Nach der EU-Kommission hat nun auch der Agrarministerrat Positionen zur Reform der Gemeinsamen Agrarpolitik (GAP) festgelegt. Nach langem Tauziehen einigte sich der EU-Agrarrat am Mittwochmorgen auf eine Linie. Bundesministerin Julia Klöckner, die Vorsitzende des EU-Agrarrates, zog eine positive Bilanz und sieht in dem Kompromiss einen „Systemwechsel in der europäischen Agrarpolitik“. Die Reaktionen auf den Durchbruch fallen erwartungsgemäß sehr unterschiedlich aus.

Klöckner konnte folgende Eckpunkte durchsetzen:

  • Die sogenannten „Eco-Schemes“ sind für jeden Mitgliedsstaat verpflichtend.

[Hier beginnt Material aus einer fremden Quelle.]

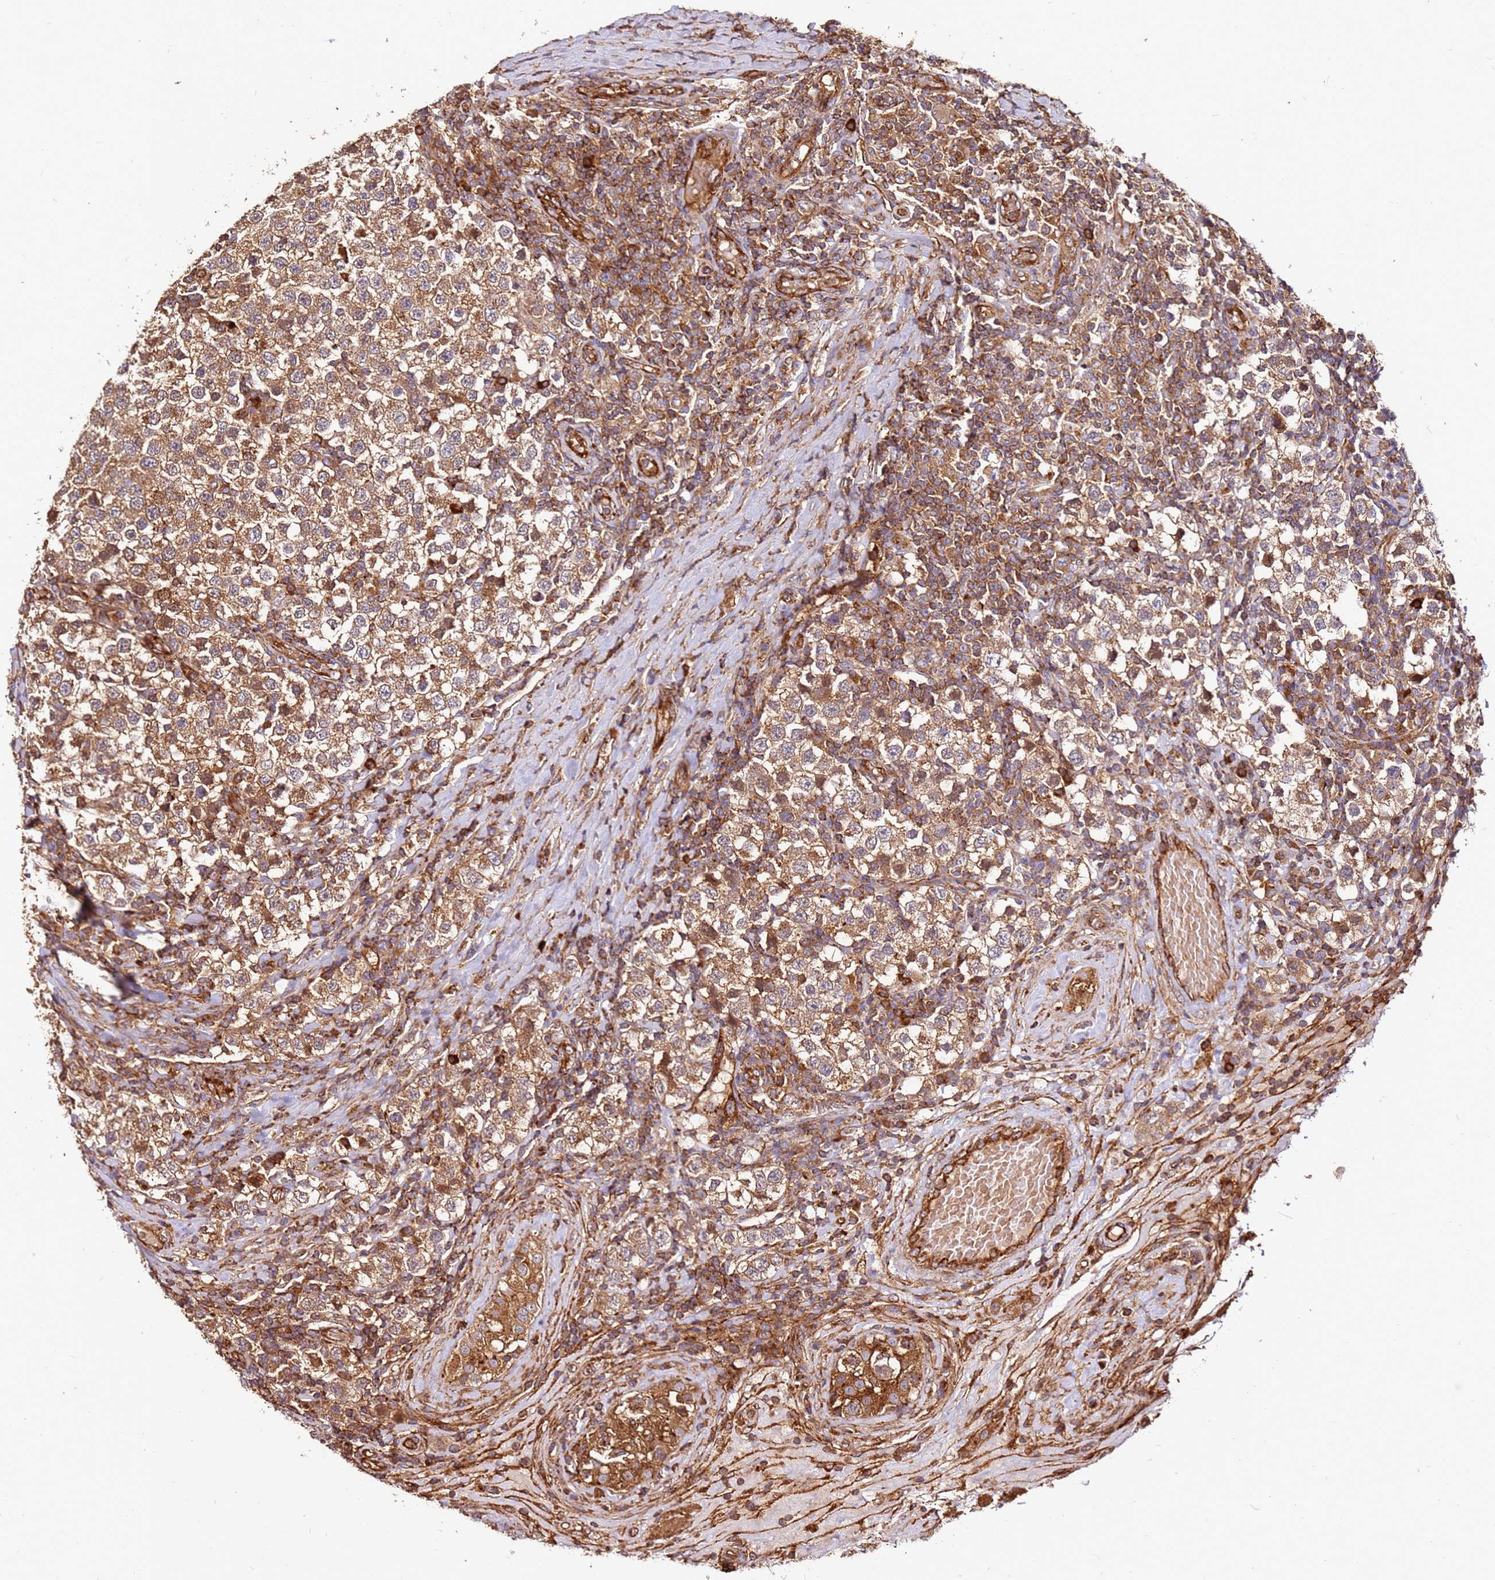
{"staining": {"intensity": "moderate", "quantity": ">75%", "location": "cytoplasmic/membranous"}, "tissue": "testis cancer", "cell_type": "Tumor cells", "image_type": "cancer", "snomed": [{"axis": "morphology", "description": "Seminoma, NOS"}, {"axis": "topography", "description": "Testis"}], "caption": "Protein positivity by IHC demonstrates moderate cytoplasmic/membranous staining in approximately >75% of tumor cells in testis seminoma. The staining is performed using DAB brown chromogen to label protein expression. The nuclei are counter-stained blue using hematoxylin.", "gene": "DVL3", "patient": {"sex": "male", "age": 34}}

  • Zusätzlich besteht die Verpflichtung, 20 % der Direktzahlungen (Erste Säule) an die Öko-Regelungen zu knüpfen. Für die Jahre 2023 und 2024 schlägt der Beschluss eine Lernphase vor. Diese würde es Mitgliedsstaaten erlauben, Gelder, die nicht für Öko-Regelungen abgerufen werden können, für die Basisprämie zu nutzen. Ebenfalls bestünde die Möglichkeit, den Eco-Schemes Leistungen aus der zweiten Säule anzurechnen.
  • Knackpunkt bei der sogenannten erweiterten Konditionalität waren die „nicht-produktiven...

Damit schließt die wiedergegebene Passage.